■ **Data segment**:
◇ ◇ ◇ ◇ ◇
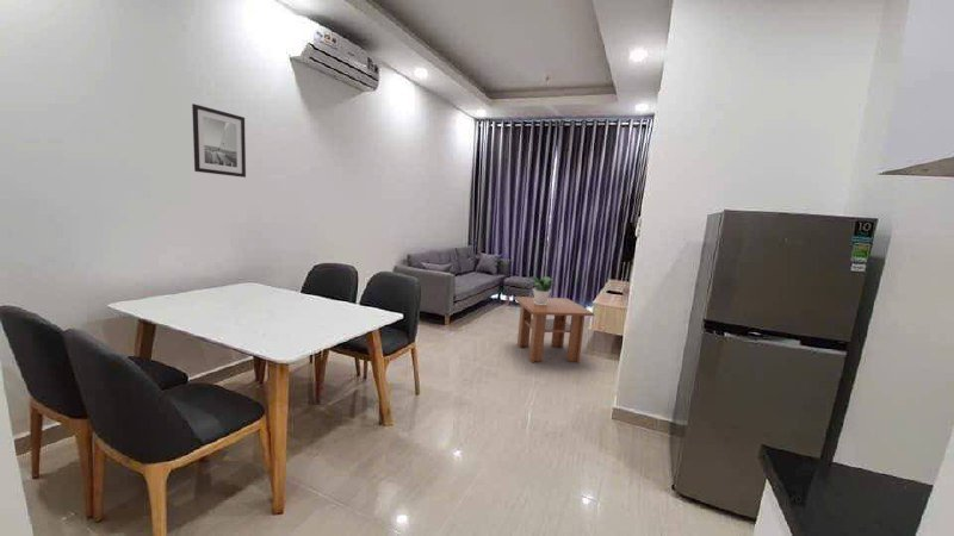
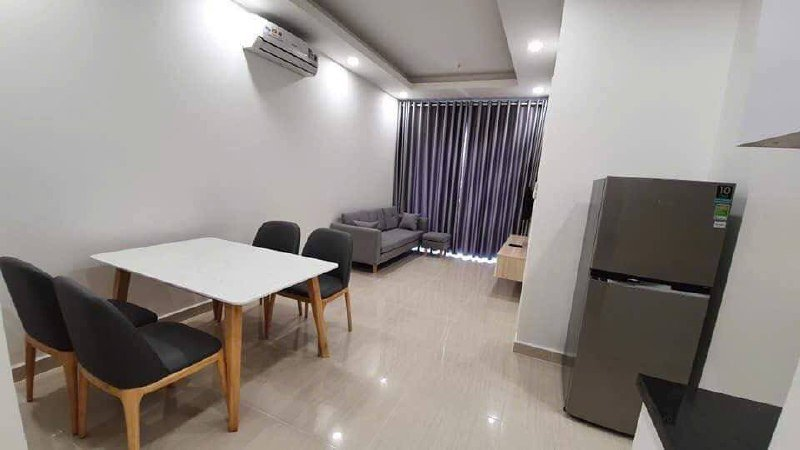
- coffee table [513,295,595,363]
- wall art [191,102,247,179]
- potted plant [529,275,558,305]
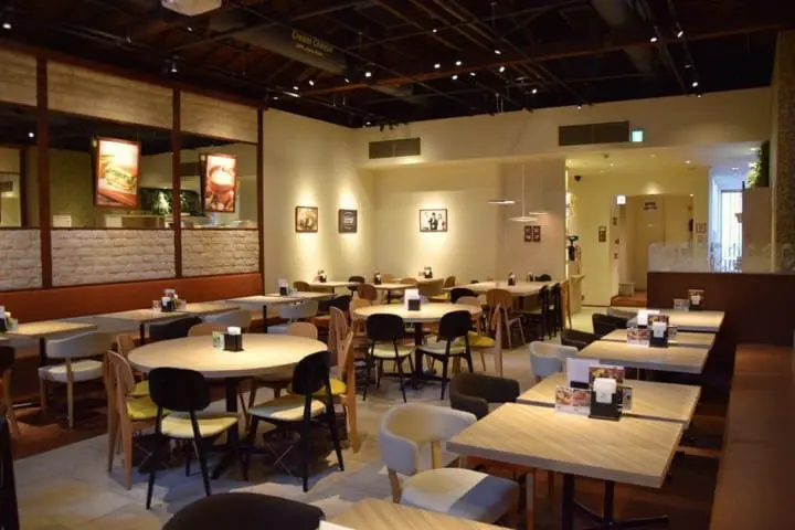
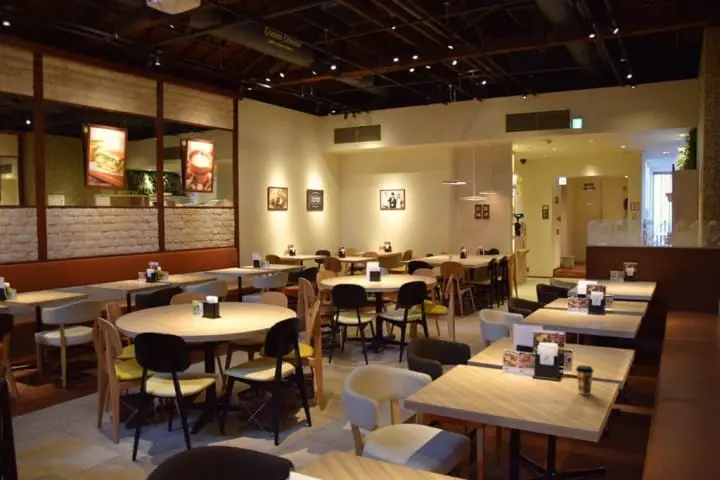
+ coffee cup [575,364,595,396]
◇ ◇ ◇ ◇ ◇
■ **Your objective**: Lines with the word "coffee" in them are the answer; report each one from the data.

■ **Response area**:
- coffee table [513,295,595,363]
+ coffee cup [575,364,595,396]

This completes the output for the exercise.